Industrial processes often require measuring the level of liquid or other material in a tank. Many technologies are used for level measurement. With contact level measurement some part of the system, such as a probe, must contact the material being measured. With non-contact level measurement the level is measured without contacting the material to be measured. One example is non-contact ultrasound, which uses high-frequency audio waves to detect level. Another example is use of high-frequency or microwave RF energy. Microwave measurement for level generally uses either pulsed or frequency modulated continuous wave (FMCW) signals to make product level measurements. This method is often referred to as through air radar. Through air radar has the advantage that it is non-contact and relatively insensitive to measurement errors from varying process pressure and temperature. Known radar process control instruments operate at frequency bands of approximately 6 Ghz or 24 Ghz.
While tank radar process control instruments measure product level without contact, in most cases part of the instrument must be mounted on the tank and a microwave antenna must be inserted into the tank in order to function. Problems can arise if the medium in the tank is “hazardous”, i.e. it is subject to ignition and/or explosion. Any equipment installed in such locations must meet strict requirements in order to assure that any device, including tank level measurement devices, cannot ignite the vapors, etc., that may be present in such a tank. One method for achieving safe operation is to include a so-called intrinsic safety (IS) barrier in the system design. The concept of the IS barrier is to guarantee that sufficient amounts of energy cannot be transferred into the tank, in this case via the antenna, to cause an explosion. The IS, or energy-limiting barrier, may consist of zener diodes, current limiting resistors, and fuses so that energy levels at the antenna remain safely below published, known ignition curves for the particular process. IS barriers are traditionally placed in the input connections of a process control instrument. Doing so may cause loss of loop power and supply voltage due to the protective components, and produce ground loop product problems, which are difficult to overcome in multiple unit installations. An optimum location for the IS barrier is at the antenna connection. However, placing an IS barrier at the RF stages of the instrument could pose problems. Circuit design factors such as output impedance matching, return loss, agency compliance, and others are typical concerns.
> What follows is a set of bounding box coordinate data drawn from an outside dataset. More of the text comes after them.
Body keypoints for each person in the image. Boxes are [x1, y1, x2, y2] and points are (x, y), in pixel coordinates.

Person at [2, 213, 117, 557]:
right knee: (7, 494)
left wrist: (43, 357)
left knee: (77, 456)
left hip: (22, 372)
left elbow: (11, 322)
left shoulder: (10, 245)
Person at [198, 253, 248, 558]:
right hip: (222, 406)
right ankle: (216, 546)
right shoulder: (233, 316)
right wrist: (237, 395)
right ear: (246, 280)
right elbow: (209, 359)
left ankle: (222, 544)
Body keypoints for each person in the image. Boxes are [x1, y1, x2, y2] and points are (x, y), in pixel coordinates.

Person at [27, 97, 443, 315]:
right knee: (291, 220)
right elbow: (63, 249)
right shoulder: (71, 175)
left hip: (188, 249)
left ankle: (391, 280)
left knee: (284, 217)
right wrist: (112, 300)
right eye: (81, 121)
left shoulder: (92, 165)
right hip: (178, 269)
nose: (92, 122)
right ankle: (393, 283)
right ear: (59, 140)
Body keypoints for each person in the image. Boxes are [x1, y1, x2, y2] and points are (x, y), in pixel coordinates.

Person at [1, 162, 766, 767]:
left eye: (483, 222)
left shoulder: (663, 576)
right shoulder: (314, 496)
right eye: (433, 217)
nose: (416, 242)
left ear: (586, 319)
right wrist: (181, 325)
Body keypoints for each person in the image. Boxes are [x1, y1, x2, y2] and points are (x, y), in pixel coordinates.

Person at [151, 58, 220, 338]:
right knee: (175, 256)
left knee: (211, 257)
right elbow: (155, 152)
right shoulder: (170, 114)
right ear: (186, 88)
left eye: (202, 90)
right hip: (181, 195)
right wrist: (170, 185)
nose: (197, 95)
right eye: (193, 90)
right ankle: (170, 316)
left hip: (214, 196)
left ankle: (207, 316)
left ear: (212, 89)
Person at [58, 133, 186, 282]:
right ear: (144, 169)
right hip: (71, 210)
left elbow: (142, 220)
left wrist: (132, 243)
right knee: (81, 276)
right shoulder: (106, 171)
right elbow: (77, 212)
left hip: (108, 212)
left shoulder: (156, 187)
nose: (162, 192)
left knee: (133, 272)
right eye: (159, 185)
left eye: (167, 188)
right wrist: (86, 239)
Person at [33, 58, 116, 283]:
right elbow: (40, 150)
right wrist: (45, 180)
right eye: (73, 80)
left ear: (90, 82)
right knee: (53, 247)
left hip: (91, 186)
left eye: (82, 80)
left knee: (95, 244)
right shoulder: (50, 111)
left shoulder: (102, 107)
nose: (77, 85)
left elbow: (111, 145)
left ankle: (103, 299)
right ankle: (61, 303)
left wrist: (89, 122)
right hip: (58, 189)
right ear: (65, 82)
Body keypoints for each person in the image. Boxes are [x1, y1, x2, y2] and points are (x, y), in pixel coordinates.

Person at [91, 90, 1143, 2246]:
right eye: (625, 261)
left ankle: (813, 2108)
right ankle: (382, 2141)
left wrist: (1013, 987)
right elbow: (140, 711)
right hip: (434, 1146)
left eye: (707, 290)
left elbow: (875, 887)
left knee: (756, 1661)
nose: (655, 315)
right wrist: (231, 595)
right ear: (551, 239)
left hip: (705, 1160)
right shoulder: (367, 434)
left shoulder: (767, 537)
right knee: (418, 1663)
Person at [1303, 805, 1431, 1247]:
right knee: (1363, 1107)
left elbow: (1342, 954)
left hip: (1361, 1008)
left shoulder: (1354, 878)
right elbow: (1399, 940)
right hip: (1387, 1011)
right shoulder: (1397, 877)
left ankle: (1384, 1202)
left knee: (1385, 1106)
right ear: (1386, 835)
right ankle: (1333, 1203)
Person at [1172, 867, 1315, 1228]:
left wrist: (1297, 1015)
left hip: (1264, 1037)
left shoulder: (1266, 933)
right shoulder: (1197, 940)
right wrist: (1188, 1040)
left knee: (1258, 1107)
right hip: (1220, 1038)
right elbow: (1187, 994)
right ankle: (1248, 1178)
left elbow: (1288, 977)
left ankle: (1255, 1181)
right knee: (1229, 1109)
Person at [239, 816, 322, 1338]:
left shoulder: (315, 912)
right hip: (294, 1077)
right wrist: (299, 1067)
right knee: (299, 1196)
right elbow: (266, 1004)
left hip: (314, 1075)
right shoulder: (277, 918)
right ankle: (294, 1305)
Radiated spectrum compliance, and in some cases radar receiver performance, can often be aided by filtering at the antenna connection.
An additional requirement for industrial measurements such as radar process control instruments is a dielectric withstand test. As a measure of reliability, the power connections are shorted together and a relatively high DC voltage is applied between the shorted loop leads and the instrument case (earth ground). To pass the test, the circuit electronics must be able to withstand this voltage from its circuitry to earth ground. An IS barrier placed at the antenna connection may be called upon to withstand this voltage.
The present invention is directed to overcoming one or more of the problems discussed above in a novel and simple manner.